In light of the discussion that has arisen from Scot McKnight's CT article as well as the paper Richard Hays gave at the recent Wheaton Conference engaging N.T. Wright, I want to include here part of the conclusion of an essay I wrote in 2004 entitled "Presupposition and Procedures in the Study of the 'Historical Jesus': Why I Decided Not to Be a 'Historical Jesus' Scholar". The abstract reads:
This article provides a detailed description of the presuppositions and procedures of a representative group of six scholars who are currently contributing to the study of the Historical Jesus. The intention of the study was to draft a 'handbook', a 'recipe', of the best methods and the surest presuppositions for achieving the result of a solid historical conclusion about Jesus. What resulted from the project was not what had been hoped. In fact, what resulted was a deep scepticism about the quest, at least as it is currently being conducted. Though, admittedly, not offering solutions, this article seeks to raise questions about the real potential and usefulness of any quest for the 'so-called' historical Jesus. 

While it is certainly neither as well written as Scot's piece nor as theologically well-rounded as Hays' lecture, I do think that I had my finger on just the kind criticisms both men are raising of the so-called historical Jesus project. As you'll see, one of the main thrusts I make is on the definition. I would even push that question onto my esteemed blogmate in his recent post on Scot's article. 

Here it is:

In spite of the foregoing conclusions I have, nevertheless, a fundamental scepticism about the entire endeavour—at least as it has been practised[1]—especially from the standpoint of an evangelical presupposition. Moreover, I have read conservative and moderate evangelical works on the historical Jesus and, though they have greatly contributed to the Third Quest by rooting Jesus in his 1st century Jewish context, I find them equally unsatisfying in that they have adopted, similar procedures, though the presuppositions are vastly different. In the rest of the conclusion I wish to highlight, in quite a random order, the primary points of scepticism with the pursuit of the historical Jesus.
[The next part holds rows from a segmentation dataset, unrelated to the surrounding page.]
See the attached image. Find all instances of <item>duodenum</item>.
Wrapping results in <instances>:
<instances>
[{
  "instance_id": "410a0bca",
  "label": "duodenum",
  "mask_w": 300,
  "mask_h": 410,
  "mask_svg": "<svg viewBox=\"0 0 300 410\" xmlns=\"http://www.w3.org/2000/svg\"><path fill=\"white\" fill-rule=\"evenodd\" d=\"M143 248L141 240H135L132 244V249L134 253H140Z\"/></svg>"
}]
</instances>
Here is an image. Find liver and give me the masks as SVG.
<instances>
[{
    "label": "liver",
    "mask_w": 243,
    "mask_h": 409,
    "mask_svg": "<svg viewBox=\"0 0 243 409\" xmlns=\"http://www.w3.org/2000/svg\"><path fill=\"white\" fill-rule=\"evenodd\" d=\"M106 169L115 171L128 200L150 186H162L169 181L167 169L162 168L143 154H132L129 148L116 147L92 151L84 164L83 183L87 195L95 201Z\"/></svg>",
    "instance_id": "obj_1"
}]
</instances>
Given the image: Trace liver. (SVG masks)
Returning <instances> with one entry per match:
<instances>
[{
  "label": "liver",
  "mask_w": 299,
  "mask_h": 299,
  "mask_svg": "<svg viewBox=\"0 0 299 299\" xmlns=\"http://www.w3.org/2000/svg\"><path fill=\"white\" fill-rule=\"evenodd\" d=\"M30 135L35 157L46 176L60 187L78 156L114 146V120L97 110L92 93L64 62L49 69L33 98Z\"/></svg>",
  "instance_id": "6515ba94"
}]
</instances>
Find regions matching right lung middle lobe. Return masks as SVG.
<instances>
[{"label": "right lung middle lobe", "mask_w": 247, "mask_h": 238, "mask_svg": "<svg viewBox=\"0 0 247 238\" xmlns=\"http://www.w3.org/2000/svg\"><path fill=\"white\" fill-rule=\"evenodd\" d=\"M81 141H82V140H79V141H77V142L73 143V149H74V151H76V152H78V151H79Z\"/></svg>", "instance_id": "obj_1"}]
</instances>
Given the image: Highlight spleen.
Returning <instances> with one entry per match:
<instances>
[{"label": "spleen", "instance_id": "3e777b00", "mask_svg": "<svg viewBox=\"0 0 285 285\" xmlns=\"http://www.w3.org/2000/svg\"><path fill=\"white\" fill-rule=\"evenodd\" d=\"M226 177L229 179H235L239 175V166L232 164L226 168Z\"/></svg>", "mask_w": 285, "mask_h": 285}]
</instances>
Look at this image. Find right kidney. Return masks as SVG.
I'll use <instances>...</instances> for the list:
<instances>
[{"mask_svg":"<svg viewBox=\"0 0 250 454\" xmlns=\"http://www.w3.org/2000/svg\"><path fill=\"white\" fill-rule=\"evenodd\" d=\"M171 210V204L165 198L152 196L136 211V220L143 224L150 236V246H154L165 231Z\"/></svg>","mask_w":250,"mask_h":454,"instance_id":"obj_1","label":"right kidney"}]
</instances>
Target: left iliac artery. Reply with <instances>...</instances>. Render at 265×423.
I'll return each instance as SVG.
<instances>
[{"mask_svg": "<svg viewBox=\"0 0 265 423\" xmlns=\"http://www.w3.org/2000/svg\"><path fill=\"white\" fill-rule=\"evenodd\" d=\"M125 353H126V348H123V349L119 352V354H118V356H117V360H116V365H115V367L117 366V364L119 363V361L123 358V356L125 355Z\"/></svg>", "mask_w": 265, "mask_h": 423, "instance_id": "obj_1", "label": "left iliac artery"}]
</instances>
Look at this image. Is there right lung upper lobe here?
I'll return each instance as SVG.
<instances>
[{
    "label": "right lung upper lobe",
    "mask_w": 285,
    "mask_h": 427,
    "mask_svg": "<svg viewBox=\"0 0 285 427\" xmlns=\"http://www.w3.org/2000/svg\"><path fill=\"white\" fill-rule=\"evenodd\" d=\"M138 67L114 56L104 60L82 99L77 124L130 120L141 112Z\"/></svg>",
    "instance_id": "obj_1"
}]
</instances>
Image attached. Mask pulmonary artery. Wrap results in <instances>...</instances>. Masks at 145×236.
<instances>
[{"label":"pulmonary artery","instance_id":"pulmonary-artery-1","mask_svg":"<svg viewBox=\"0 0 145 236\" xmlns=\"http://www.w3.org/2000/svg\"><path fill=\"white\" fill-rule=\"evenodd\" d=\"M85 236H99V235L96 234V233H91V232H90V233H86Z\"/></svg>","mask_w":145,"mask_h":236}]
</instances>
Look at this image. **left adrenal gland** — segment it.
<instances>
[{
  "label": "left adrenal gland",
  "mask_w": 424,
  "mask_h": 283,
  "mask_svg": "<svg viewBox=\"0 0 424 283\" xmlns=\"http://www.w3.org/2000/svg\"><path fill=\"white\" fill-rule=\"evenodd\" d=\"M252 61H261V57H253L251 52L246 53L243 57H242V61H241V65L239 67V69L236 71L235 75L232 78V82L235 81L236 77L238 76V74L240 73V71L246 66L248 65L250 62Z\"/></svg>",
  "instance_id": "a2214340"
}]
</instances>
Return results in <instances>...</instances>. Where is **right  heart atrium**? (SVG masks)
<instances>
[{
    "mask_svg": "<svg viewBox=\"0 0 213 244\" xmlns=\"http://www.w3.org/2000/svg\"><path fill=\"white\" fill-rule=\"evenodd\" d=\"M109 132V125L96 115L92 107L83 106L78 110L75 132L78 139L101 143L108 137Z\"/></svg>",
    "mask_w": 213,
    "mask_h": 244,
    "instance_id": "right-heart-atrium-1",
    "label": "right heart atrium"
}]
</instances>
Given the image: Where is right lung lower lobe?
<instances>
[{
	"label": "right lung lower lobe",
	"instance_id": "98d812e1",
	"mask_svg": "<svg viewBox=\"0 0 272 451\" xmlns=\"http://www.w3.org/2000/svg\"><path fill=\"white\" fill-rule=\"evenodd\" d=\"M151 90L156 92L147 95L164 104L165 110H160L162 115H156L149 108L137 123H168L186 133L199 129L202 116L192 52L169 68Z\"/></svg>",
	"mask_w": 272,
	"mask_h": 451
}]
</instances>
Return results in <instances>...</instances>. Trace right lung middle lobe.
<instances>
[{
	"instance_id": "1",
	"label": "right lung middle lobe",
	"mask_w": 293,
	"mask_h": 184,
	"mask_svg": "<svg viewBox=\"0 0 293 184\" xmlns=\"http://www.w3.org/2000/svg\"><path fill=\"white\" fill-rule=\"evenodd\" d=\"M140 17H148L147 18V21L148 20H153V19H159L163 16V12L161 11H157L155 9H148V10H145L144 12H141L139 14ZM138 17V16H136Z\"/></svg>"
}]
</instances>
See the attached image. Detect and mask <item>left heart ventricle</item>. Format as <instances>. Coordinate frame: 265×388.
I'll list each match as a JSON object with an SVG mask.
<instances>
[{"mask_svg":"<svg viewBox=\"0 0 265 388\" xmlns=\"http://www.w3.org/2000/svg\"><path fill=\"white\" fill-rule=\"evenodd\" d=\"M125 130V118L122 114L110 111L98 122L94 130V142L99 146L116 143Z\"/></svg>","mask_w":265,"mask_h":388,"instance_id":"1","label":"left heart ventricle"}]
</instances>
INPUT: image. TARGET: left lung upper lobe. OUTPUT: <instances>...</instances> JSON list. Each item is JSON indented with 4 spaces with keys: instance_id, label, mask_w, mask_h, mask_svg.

It is my hope that these comments, while not novel, will spur dialogue about the purpose and process of the historical study of Jesus.

The first point is one of definition. Many scholars have not defined who or what it is they are attempting to study when they use the phrase ‘the historical Jesus’. Though I think there is a basic and ‘shared’ understanding of the term (i.e., the uninterpreted, human Jesus of Nazareth), often scholars have different objects in view. I noticed this problem most recently in the work of a prominent evangelical scholar. Darrell Bock, a mentor of mine from my seminary days, has written a two volume work on Jesus, the first of which is titled, Studying the Historical Jesus.[2] Yet in reality this is not an appropriate title for the book, at least if one defines the ‘historical Jesus’ as most scholars today do. On the second page of the introduction Bock describes more appropriately what he is doing; he is ‘studying the Jesus as presented in the four Gospels’.[3] And then later he admits ‘my subsequent work [Jesus According to the Scriptures] belongs to the third quest, although in focusing so heavily on Scripture, it is not a historical work in the technical, critical sense’.[4] The title of the second volume is much more descriptive of his project, Jesus According to the Scriptures and, thus, the first would be better titled Studying the Canonical Jesus.[5] My point here is not at all to call into question Bock’s work, but I reference his recent book on Jesus to show that we must be more careful in our use of the term the ‘historical Jesus’. The phrase quite possibly is no longer useful as a descriptive term, since it carries the baggage of earlier critical scholarship. Many, it seems, take the meaning for granted or take the terminology up uncritically. I myself was guilty of this very thing before my supervisor asked me this very question.

For most scholars who study the historical Jesus their object is a person disconnected from any interpretation. The ‘historical perspective’ to them means removing the husk of interpretation to find the seed of history: getting to ‘what really happened’, uncovering ‘who he really claimed to be and what he actually did’.[6] They are attempting to get to the uninterpreted Jesus. I question whether this objective is an appropriate historical pursuit. What does it mean to study Jesus from a historical perspective? Does it mean that we ‘tell it like it was?’ It seems to me that honesty whispers that this quest is not possible and we, perhaps, should be more attentive to its voice. Moreover, maybe scholars, even evangelical scholars, are misguided when they write something like: ‘We must distinguish historical data contained in this text from what the fourth Evangelist is doing with this material and the narrative framework in which it is now found’.[7] Honestly, do we really think this is possible? Do we really believe that we possess the tools, let alone the capability, to achieve the result? From where I stand, I think the answer is no. I think the last century of Jesus research, of which we remain heirs, quite possibly, has been misguided presuppositionally and procedurally. Thus, I find Green’s contribution to the discussion refreshing and his assessment of Jesus-research accurate: ‘critical inquiry in Jesus-research has not been critical enough—that is self-critical enough’.[8] Additionally, I wonder if it is not only inappropriate for evangelical scholarship to maintain this inadequate definition of ‘historical Jesus’—since we affirm the truthfulness and authority of the Gospel presentation of Jesus, but also for scholarship in general to pursue the ‘what really happened’ behind the Gospel narratives as the task is currently construed.[9] As scholars, we are certainly entitled to imagine, to create and to invent, but to what end? What do we really accomplish?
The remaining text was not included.